Pubblicato da: Categoria: IL RACCONTO

29
NOV
2018

Forse qualcuno dovrebbe avvisarci quando una storia d’amore sta per iniziare. Qualcuno dovrebbe mandarci dei segnali precisi, invece si è sempre sorpresi quando accade, e per questo mi sono trovata a invidiare tutto di Paola. Il suo fisico, per esempio, così perfetto. Gli occhi verdi, le mani affusolate e sempre ben curate, la sua impertinenza, la battuta pronta e anche il suo lavoro.
Quello che più di tutto ho invidiato di lei, però, è stata la sua storia d’amore con Alessandro. Mio marito.
Gli psicologi la chiamano gelosia retroattiva o sindrome di Rebecca (nome ispirato dal film di Alfred Hitchcock, ovvero, Rebecca la prima moglie). Ed è quel sentimento folle e immotivato che si prova verso il passato sentimentale e sessuale del proprio partner. Ma la mia era una combinazione di gelosia e insicurezza, alimentata dal confronto continuo con Paola: lei bellissima, elegante, lavorativamente ed economicamente sistemata mentre io ero, e continuo a esserlo, semplicemente carina e con un lavoro precario.

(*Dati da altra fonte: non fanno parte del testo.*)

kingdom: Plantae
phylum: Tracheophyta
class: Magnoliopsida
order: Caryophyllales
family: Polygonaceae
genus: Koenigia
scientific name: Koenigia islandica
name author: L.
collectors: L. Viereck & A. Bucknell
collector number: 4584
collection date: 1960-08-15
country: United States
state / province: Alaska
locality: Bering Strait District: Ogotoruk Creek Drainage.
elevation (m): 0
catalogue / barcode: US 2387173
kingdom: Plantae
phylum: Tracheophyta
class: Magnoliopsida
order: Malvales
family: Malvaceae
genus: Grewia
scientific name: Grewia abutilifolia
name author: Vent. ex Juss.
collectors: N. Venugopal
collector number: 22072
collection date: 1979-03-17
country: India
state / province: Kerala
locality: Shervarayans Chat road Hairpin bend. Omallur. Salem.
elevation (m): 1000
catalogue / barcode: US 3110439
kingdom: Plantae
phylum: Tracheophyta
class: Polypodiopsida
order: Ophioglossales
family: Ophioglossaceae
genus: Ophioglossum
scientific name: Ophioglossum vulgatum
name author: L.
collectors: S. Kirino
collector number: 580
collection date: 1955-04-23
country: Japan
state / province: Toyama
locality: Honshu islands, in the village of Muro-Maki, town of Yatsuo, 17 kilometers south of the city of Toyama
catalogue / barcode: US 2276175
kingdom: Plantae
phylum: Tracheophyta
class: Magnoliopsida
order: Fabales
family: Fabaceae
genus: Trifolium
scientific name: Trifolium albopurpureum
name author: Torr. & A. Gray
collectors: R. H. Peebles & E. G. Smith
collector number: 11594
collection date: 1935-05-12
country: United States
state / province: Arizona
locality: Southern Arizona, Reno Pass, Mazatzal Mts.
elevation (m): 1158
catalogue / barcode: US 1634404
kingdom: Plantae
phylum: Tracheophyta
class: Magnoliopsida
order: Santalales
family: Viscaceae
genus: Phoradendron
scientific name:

Quando ho conosciuto Alessandro, la sua storia con Paola era finita ma erano rimasti amici e i loro rapporti continuavano a essere buoni. Si sentivano spesso e mi capitava, quando eravamo ancora fidanzati, di ritrovarmela davanti, con uno dei suoi nuovi accompagnatori, in pizzeria o quando ci incontravamo con gli amici. Ma anche se temevo che il rapporto non fosse mai finito, mi ripetevo che il loro non poteva essere stato un grande amore e nemmeno una storia seria. E mi rallegrava che si fossero lasciati e Alessandro avesse scelto me.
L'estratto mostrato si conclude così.